→ **Requirements**:
• 1. In the passage on abandonment under North Carolina law, reproduce word for word the stretch that opens with "North Carolina's law" and ends after "my custody case?".
• 2. Pick up the piece on spousal abandonment in North Carolina after its final sentence and keep writing it.

→ **Excerpted text**:
·····
North Carolina's law regarding abandonment is complicated. Mitigating factors can prove abandonment, while other factors can support the leaving spouse's claim to "constructive abandonment."
We get many questions about abandonment (in the sense of one spouse moving out of the house without the consent of the other spouse): can I file for abandonment, what does it mean if I moved out of the house, will it hurt my custody case?
Here are a few points to consider regarding the issue of abandonment:
- There is no separate claim in North Carolina for abandonment; however, it may be relevant in certain situations such as claims for divorce from bed and board and alimony where fault is a central part of the claim.
- Whether abandonment, as defined in this post, will impact your child custody claim depends on the circumstances as far as why the spouse left, how long they have been gone, have they provided financial support for the family, and other considerations. It is important to note that abandonment within the scope of the abuse, neglect, and dependency statutes is defined in a different manner from the scope of this blog. You should consult with an attorney in the event you feel the other parent has abandoned your child(ren) and wish to discuss termination of parental rights or potential stepparent adoption, for example.
·····
→ **Source excerpt**:
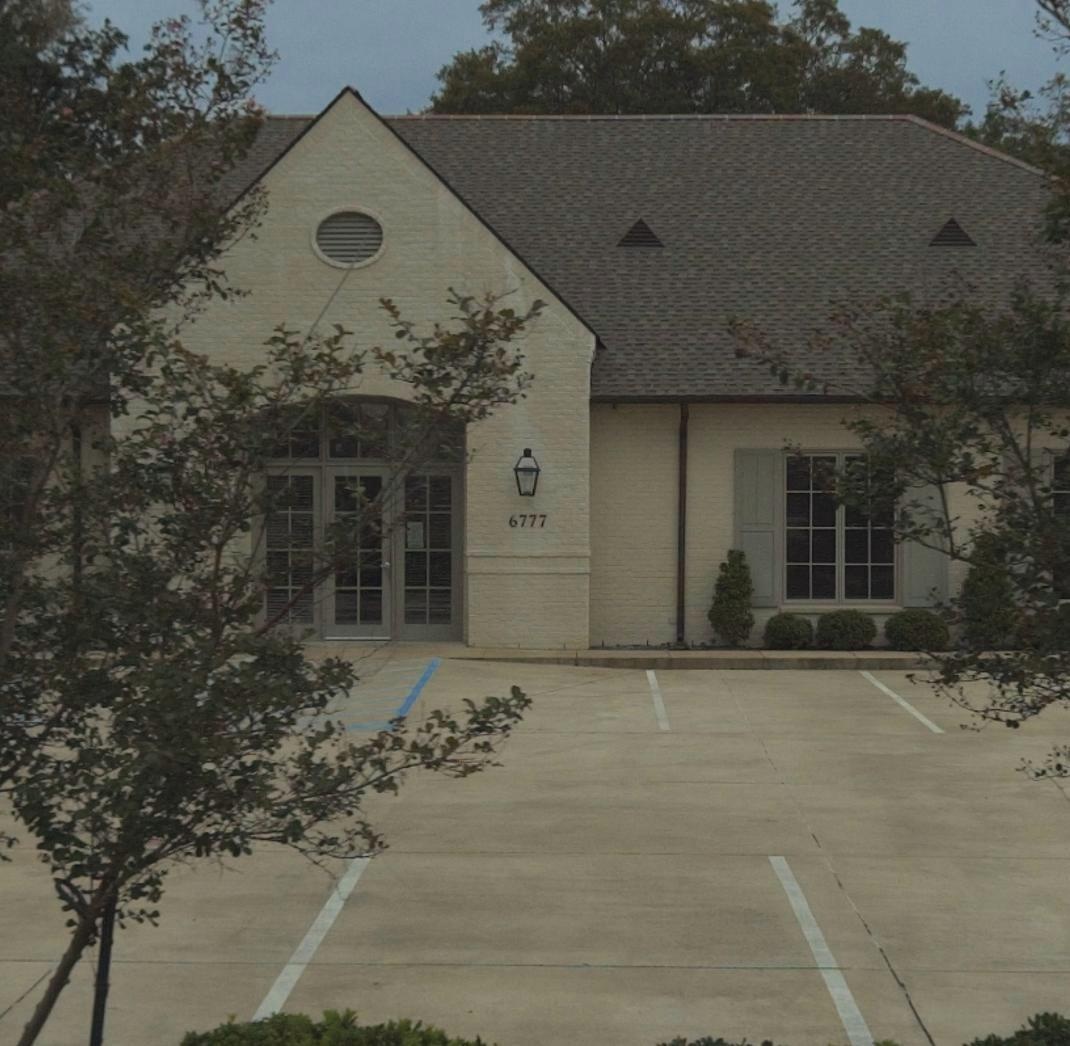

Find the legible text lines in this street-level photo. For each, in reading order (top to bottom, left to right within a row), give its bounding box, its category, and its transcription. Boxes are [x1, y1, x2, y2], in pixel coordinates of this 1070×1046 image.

[507, 513, 548, 529] StreetNumber: 6777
·····
→ **Set of answers**:
• 1.
North Carolina's law regarding abandonment is complicated. Mitigating factors can prove abandonment, while other factors can support the leaving spouse's claim to "constructive abandonment."
We get many questions about abandonment (in the sense of one spouse moving out of the house without the consent of the other spouse): can I file for abandonment, what does it mean if I moved out of the house, will it hurt my custody case?

• 2.
- If you are the spouse that moved out of the marital residence and felt you had no other choice, for example, you may have been subjected to emotional abuse by your spouse, you can assert a defense to abandonment of “constructive abandonment,” meaning that the other spouse’s behavior made your life intolerable and resulted in your having to move out of the residence due to the negative impact on your life. An attorney can speak with you in greater detail with regard to whether your particular situation would allow for a constructive abandonment defense if you were to move out of the marital residence.
- The spouse moving out of the marital residence should also keep in mind the concept of domestic trespass: when one spouse moves out of the residence and establishes their own new residence, they cannot return to the marital residence without the permission of the spouse remaining in the home. Domestic criminal trespass is a criminal charge and can apply regardless of how the title to the house is held (meaning if you move out of the marital residence, and your name is on the deed to the home, you still would need permission from the other spouse to return to the marital residence.)This statute can create a barrier for the relocated spouse to seeing the parties’ children if the other spouse will not allow them to come to the residence and keeps their children at home. It is always recommended to try and establish at least a temporary child custody arrangement prior to moving out of the marital residence if at all possible.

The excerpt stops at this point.